WHAT IS BEING ASKED - Reproduce everything from the line containing "pose: elev=78.2 azim=99.4" down to the end of the data, shifting each coordinate of the dot's position in the second view by -100 and keeping all other lines unchanged. Omit the pictures from your answer.

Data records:

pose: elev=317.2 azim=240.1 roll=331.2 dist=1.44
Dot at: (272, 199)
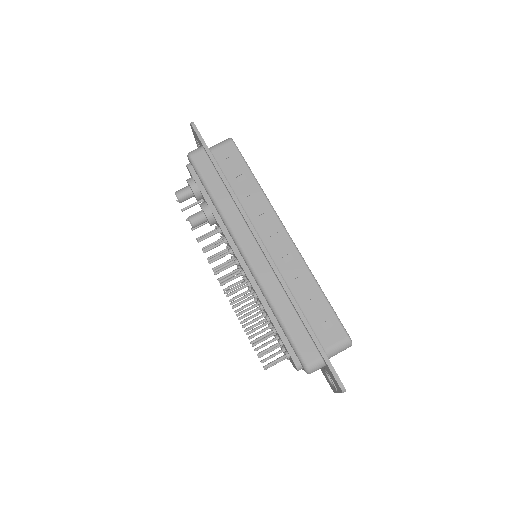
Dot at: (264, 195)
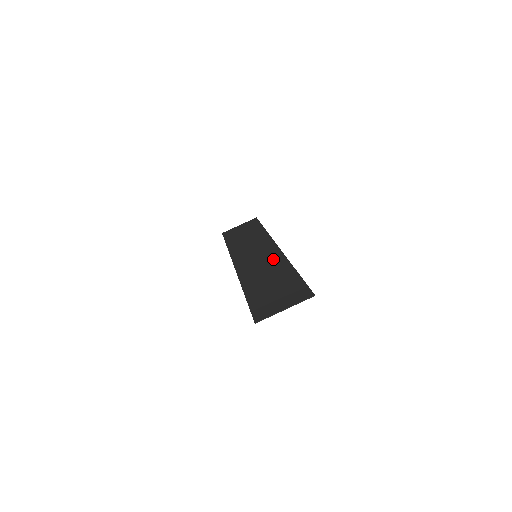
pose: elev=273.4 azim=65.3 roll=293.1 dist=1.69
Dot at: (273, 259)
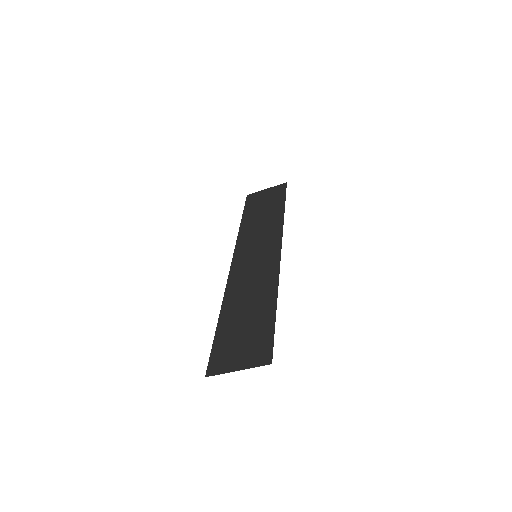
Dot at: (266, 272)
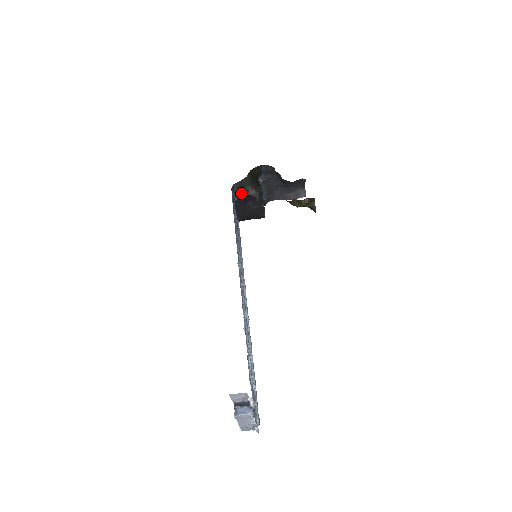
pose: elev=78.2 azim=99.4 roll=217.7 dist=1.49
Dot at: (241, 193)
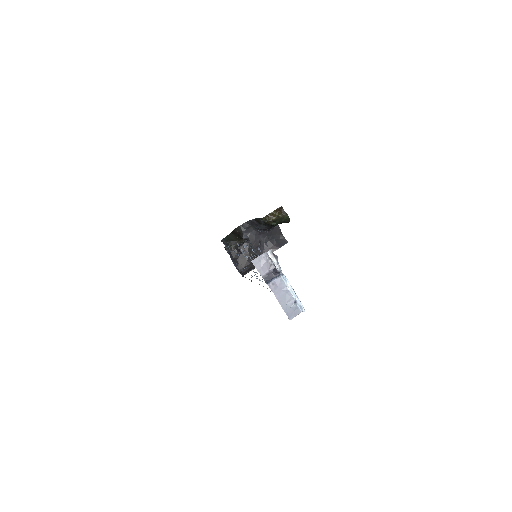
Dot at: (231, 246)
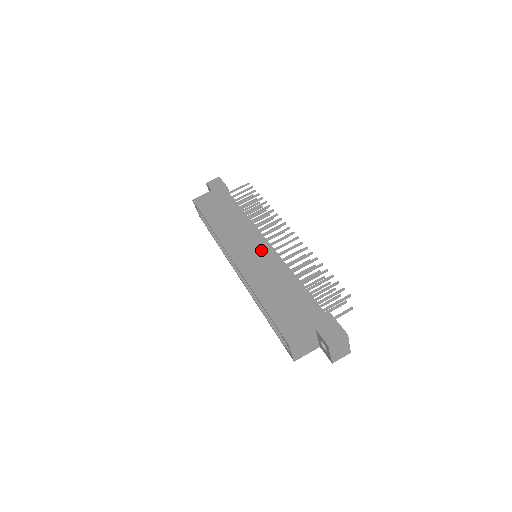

REPLY -
pose: elev=78.2 azim=99.4 roll=217.7 dist=1.49
Dot at: (241, 193)
Dot at: (131, 146)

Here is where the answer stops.